### Saved data entries

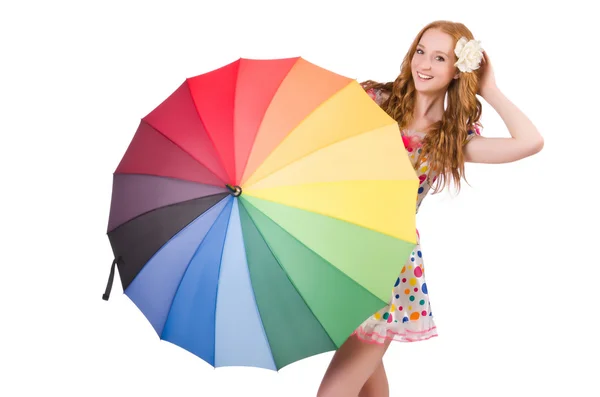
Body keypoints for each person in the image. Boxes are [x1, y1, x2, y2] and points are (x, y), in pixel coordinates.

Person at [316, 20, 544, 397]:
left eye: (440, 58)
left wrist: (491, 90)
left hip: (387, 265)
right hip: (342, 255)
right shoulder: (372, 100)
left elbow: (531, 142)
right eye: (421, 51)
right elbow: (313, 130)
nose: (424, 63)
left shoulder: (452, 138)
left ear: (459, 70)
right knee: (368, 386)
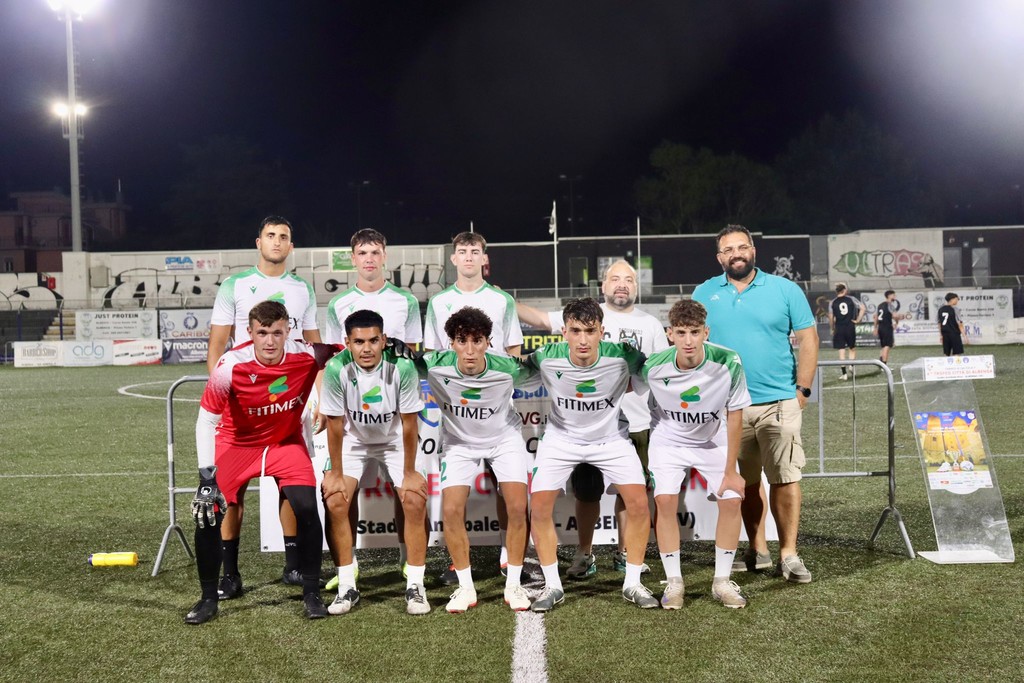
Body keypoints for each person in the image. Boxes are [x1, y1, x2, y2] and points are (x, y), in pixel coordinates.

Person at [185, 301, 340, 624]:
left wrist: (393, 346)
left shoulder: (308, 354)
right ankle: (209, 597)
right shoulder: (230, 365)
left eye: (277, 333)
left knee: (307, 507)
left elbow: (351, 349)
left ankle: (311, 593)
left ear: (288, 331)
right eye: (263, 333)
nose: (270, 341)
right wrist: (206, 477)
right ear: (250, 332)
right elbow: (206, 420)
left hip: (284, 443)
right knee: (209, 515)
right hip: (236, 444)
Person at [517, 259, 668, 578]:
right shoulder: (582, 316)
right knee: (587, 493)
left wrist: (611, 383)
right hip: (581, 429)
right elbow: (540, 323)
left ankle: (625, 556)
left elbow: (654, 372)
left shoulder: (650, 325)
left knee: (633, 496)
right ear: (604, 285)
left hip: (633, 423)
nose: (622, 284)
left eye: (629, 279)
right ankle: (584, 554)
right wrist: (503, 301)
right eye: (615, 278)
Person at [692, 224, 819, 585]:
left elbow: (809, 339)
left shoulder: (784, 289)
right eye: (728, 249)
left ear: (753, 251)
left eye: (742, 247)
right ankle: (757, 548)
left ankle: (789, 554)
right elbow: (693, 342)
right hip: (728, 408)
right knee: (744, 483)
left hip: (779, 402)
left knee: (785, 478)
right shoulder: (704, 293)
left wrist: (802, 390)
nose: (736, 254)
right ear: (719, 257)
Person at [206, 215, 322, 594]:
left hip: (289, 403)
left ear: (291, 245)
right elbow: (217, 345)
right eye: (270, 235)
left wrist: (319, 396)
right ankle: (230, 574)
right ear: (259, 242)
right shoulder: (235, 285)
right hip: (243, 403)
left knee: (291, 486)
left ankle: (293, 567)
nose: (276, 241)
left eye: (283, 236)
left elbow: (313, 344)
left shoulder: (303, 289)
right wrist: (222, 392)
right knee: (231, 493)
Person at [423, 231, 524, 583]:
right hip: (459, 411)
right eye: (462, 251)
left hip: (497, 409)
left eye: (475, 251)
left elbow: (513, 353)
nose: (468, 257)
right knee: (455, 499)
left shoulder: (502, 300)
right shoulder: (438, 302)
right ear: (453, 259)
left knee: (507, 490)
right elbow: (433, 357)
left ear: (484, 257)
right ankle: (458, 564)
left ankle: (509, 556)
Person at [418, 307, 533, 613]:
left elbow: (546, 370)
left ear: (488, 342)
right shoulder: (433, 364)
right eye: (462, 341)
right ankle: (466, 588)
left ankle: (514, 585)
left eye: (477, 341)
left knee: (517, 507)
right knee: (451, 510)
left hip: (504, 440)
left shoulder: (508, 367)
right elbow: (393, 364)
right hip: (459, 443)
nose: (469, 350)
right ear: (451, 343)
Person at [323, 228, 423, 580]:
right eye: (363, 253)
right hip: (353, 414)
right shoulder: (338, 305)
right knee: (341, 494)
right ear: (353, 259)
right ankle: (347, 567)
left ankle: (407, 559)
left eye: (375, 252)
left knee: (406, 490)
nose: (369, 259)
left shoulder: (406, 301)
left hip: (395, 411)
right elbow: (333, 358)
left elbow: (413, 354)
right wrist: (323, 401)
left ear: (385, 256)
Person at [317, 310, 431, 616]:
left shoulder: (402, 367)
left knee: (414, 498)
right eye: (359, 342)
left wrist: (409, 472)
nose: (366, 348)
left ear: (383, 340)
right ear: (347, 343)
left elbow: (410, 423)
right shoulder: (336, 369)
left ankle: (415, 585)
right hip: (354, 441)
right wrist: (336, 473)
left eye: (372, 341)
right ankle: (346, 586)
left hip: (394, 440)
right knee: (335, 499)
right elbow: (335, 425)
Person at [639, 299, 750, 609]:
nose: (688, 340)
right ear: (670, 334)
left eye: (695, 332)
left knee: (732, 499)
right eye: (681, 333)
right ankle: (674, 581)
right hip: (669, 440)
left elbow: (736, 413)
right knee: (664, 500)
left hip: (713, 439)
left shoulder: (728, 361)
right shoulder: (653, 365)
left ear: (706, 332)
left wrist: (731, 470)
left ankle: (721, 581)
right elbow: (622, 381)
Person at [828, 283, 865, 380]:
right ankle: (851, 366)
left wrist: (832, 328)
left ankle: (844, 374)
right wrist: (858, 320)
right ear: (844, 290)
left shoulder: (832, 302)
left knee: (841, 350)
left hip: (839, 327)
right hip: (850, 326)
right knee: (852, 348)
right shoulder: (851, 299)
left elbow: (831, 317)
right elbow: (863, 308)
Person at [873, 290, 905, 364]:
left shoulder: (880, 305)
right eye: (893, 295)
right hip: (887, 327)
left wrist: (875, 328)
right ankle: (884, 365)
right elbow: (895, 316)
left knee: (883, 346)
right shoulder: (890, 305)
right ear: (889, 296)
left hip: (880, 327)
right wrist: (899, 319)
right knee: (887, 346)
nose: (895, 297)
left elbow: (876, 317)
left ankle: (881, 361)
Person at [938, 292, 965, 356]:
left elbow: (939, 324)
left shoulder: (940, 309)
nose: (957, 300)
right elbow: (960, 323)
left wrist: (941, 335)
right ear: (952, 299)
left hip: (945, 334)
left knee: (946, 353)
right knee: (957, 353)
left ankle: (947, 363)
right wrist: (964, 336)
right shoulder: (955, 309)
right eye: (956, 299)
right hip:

### TASK DIRECTIONS
All that belongs in the answer is the run of lines above from the line containing "right ankle: (347, 567)" through the line containing "right knee: (335, 499)", exactly as written.

### COMPLETED EXERCISE
right ankle: (347, 567)
left ankle: (407, 559)
left eye: (375, 252)
left knee: (406, 490)
nose: (369, 259)
left shoulder: (406, 301)
left hip: (395, 411)
right elbow: (333, 358)
left elbow: (413, 354)
right wrist: (323, 401)
left ear: (385, 256)
Person at [317, 310, 431, 616]:
left shoulder: (402, 367)
left knee: (414, 498)
right eye: (359, 342)
left wrist: (409, 472)
nose: (366, 348)
left ear: (383, 340)
right ear: (347, 343)
left elbow: (410, 423)
right shoulder: (336, 369)
left ankle: (415, 585)
right hip: (354, 441)
right wrist: (336, 473)
left eye: (372, 341)
right ankle: (346, 586)
left hip: (394, 440)
right knee: (335, 499)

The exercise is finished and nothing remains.